Dans notre imaginaire, très souvent, lorsqu'on nous parle de grandes invasions, et de la chute de l'empire romain, nous avons tendance à penser que l'Empire s'est écroulé lorsqu'Odoacre a déposé le dernier empereur d'Occident, Romulus Augustule le 4 septembre 476 à la suite de grands mouvements de peuples concentrés dans le temps, déferlements incontrôlés de barbares venus des confins du monde connu.

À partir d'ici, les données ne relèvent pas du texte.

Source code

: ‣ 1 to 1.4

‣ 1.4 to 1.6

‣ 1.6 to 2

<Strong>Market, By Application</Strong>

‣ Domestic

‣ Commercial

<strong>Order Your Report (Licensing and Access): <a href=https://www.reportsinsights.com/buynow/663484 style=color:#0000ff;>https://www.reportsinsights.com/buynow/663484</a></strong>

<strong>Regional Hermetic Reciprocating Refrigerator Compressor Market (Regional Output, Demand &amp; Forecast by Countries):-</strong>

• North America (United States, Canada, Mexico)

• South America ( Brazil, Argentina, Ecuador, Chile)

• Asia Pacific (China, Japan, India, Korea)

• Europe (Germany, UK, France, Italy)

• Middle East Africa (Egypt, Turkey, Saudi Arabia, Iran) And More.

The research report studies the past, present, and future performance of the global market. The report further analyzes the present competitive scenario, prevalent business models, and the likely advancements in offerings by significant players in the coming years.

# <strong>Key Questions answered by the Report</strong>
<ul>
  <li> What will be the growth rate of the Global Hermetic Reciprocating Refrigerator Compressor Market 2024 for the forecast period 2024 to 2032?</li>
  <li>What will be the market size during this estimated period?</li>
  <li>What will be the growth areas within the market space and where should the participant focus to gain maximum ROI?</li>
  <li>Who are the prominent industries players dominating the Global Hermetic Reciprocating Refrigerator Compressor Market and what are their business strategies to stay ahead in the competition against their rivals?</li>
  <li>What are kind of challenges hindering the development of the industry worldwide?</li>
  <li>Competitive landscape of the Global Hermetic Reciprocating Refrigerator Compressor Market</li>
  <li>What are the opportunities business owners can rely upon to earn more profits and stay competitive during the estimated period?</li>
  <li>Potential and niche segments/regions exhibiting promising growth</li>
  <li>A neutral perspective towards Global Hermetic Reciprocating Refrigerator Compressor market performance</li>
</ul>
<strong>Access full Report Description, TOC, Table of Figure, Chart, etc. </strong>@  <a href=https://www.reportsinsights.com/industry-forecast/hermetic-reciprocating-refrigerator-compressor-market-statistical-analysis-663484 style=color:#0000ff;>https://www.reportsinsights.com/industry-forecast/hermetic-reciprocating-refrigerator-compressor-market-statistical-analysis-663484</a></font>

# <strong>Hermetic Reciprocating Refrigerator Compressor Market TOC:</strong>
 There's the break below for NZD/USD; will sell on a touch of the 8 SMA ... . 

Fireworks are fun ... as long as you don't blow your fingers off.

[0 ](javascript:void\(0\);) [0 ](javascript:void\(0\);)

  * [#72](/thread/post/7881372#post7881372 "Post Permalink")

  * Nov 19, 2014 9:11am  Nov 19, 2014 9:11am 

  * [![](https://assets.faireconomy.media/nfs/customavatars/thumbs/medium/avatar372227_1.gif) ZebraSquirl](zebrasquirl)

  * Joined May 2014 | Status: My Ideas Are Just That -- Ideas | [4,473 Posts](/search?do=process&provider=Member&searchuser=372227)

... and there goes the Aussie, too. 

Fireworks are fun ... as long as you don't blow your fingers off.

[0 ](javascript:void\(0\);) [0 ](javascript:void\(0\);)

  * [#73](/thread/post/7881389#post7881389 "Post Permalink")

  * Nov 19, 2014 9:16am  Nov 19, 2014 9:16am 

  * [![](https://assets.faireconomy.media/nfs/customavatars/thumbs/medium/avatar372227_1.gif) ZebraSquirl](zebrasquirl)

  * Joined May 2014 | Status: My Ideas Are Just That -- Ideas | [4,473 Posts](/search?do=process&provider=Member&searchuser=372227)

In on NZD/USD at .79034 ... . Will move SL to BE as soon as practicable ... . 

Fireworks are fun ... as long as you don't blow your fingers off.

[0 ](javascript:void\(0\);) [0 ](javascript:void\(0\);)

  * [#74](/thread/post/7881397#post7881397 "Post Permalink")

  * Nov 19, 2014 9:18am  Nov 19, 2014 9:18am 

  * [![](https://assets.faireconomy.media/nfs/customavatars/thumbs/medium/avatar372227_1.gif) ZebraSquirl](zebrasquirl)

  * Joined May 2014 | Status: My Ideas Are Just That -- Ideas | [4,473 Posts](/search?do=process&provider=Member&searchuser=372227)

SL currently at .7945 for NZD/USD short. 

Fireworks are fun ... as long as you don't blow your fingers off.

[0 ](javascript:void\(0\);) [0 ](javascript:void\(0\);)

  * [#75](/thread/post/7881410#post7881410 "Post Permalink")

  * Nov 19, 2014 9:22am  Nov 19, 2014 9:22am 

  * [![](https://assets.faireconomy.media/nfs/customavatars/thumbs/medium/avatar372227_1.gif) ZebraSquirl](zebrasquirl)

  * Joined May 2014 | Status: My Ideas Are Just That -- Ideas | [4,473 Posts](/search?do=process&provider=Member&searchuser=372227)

Le petit Que-Sais-Je publié par deux historiens, Magali Coumert et Bruno Dumézil, respectivement maîtres de conférences à l'université de Bretagne Occidentale et à l'université de Paris Ouest-Nanterre, réfute en 128 pages ces présupposés.
La thèse de l'ouvrage peut se résumer comme suit. Même s'il est difficile d'analyser l'histoire des peuples barbares, la thèse des grandes migrations, fidèle aux sources romaines, réutilisée par les nationalismes européens du 17è au 19ème siècle est aujourd'hui remise en cause au profit de celle de l'ethnogenèse progressive, inspirée notamment par Reinhart Wenskus et ses disciples. Celle-ci considère que les peuples barbares se forment par étapes, sur le fondement d'une construction avant tout politique et idéologique. Les relations entre Rome et les peuples barbares sont beaucoup plus complexes que la thèse des grandes invasions ne le laisse supposer. Les conflits existent mais alternent avec les négociations, les échanges et les collaborations. Les raids du 3ème siècle sont avant tout des razzias en vue de s'emparer de butins, dont l'Empire sort amoindri, du fait de l'abandon des Champs Décumates et de la Dacie jugés trop difficiles à défendre mais nullement défait.
Le IVème siècle marque même une série de succès militaires, notamment, sous le règne de Constantin, empereur d'Occident en 312, puis de tout l'Empire de 324 à 337.
La situation à la fin du IVème siècle (après 370) et au cours du Vème se caractérise par l'existence d'armées errantes au sein de l'empire qui cherchent à vivre aux dépens de Rome en participant aux querelles de successions et en se vendant aux plus offrants.
Si le mythe des grandes invasions doit être abandonné, c'est également parce que Romains et Barbares s'entendent aussi souvent et peut-être même plus souvent qu'ils ne se battent.
Rome n'a cessé d'incorporer les Barbares au sein de ses propres armées, en permettant notamment à des généraux d'armées barbares d'accéder à des postes prestigieux (cf. l'exemple du Franc Flavius Bauto, commandant suprême des armées romaines à la fin du IVème siècle, ou Stilicon, fils d'un général vandale au service de Rome qui possède la réalité du pouvoir en Occident au début du Vème siècle.
L'affaiblissement de l'Empire dont le symbole est la bataille d'Andrinople en 378 au cours de laquelle Fritigern, roi des Goths, bat l'imprudent empereur Valens, conduit Rome à multiplier l'accueil régulier des Barbares qui prennent progressivement possession du sol avant de prendre leur indépendance. L'acculturation réciproque se traduit davantage par une acculturation à la civilisation romaine, très forte dans les classes élevées, que par une influence des Barbares sur le monde romain, sauf en ce qui concerne les populations plus modestes.
Enfin, entre la fin du Vème siècle et le début du VIème siècle, l'on passe progressivement de la présence permanente de Barbares fédérés sur le sol des provinces romaines à l'établissement d'Etats autonomes, avec un processus de stabilisation au cours des VI et VII° siècles marqué notamment par un rapprochement des anciennes élites romaines et des élites barbares et la conversion des barbares au catholicisme romain.
La thèse est bien exposée et argumentée. Ce petit ouvrage de vulgarisation se lit agréablement. Il a le mérite de montrer que les grandes évolutions sont beaucoup plus complexes et progressives que leur représentation n'a tendance à les résumer.